B. Comment devrait-on se représenter le rapport entre la lettre et l’esprit du texte biblique ? C. Combien l’Écriture possède-t-elle de significations et comment déterminer la signification ou les significations correctes ?
D. Quelles sont les qualités intellectuelles et spirituelles requises d’un interprète de l’Écriture ? E. En quoi consiste le Magistère de l’Église et qui est autorisé à décider les questions disputées lorsque l’exégèse d’un théologien diffère de l’interprétation d’un autre ? F. Quels résultats peut-on espérer de l’interprétation de l’Écriture ?
II. Questions posées par des historiens contemporains qui examinent ces commentaires avec l’aide de la méthode historico-critique
A. Quel est le rapport entre les présupposés théologiques et les résultats exégétiques ?
B. Quelles sont les traditions théologiques qui se trouvent à l’arrière-plan de l’interprétation biblique au seizième siècle ?
C. Quelle est la situation de l’interprète et du texte qui est interprété sur les plans politiques, socio-économiques, culturels et confessionnels ?
D. Quel est le rapport entre l’herméneutique et l’homilétique ? Un interprète a-t-il jamais compris un texte avant de l’avoir expliqué avec succès à une autre personne ?

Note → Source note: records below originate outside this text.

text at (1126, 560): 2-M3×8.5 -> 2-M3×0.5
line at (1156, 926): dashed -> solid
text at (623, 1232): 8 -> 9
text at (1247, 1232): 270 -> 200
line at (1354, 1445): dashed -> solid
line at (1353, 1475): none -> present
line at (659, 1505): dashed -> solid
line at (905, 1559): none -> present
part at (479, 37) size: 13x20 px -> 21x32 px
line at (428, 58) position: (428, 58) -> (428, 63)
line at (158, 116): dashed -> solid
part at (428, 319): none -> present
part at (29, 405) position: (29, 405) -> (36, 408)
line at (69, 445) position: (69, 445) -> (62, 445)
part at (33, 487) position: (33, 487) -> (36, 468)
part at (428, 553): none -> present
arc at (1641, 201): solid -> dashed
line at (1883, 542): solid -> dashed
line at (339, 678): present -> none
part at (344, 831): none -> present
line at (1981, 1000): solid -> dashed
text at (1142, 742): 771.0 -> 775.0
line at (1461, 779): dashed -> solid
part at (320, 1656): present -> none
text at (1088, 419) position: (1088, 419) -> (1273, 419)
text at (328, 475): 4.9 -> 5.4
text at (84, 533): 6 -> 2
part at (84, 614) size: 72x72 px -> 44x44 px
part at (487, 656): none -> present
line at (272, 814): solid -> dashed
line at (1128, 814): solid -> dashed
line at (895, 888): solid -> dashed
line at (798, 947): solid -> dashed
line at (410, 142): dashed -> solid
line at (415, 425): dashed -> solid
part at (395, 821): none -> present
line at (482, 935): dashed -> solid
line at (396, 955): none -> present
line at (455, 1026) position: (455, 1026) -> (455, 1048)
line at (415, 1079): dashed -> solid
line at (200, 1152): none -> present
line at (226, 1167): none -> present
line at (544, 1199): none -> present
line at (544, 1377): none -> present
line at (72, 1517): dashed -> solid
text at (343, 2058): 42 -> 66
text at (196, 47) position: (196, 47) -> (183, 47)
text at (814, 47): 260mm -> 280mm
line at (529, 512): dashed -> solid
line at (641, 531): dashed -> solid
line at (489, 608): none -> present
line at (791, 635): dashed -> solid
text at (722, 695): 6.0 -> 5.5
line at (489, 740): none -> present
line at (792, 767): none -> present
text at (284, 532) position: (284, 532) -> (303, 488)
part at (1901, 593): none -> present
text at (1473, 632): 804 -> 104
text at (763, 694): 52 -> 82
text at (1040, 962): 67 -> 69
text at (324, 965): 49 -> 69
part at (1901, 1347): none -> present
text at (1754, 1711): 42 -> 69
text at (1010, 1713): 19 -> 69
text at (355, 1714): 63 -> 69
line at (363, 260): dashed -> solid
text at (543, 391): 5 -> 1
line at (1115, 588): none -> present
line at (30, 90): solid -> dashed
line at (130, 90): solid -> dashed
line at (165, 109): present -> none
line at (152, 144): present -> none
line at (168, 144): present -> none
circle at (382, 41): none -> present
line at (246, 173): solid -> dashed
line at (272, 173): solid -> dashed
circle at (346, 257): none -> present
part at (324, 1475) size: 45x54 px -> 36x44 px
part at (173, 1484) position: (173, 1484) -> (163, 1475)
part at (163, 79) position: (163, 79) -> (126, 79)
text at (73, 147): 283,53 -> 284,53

E. La signification d’un texte littéraire est-elle jamais limitée à l’intention première de l’auteur ?

[34]    Richard Muller, « The Significance of Precritical Exegesis », in : Richard A. Muller and John L. Thompson, Biblical Interpretation in the Era of the Reformation, Eerdmans, Grand Rapids, 1996, p. 349-352.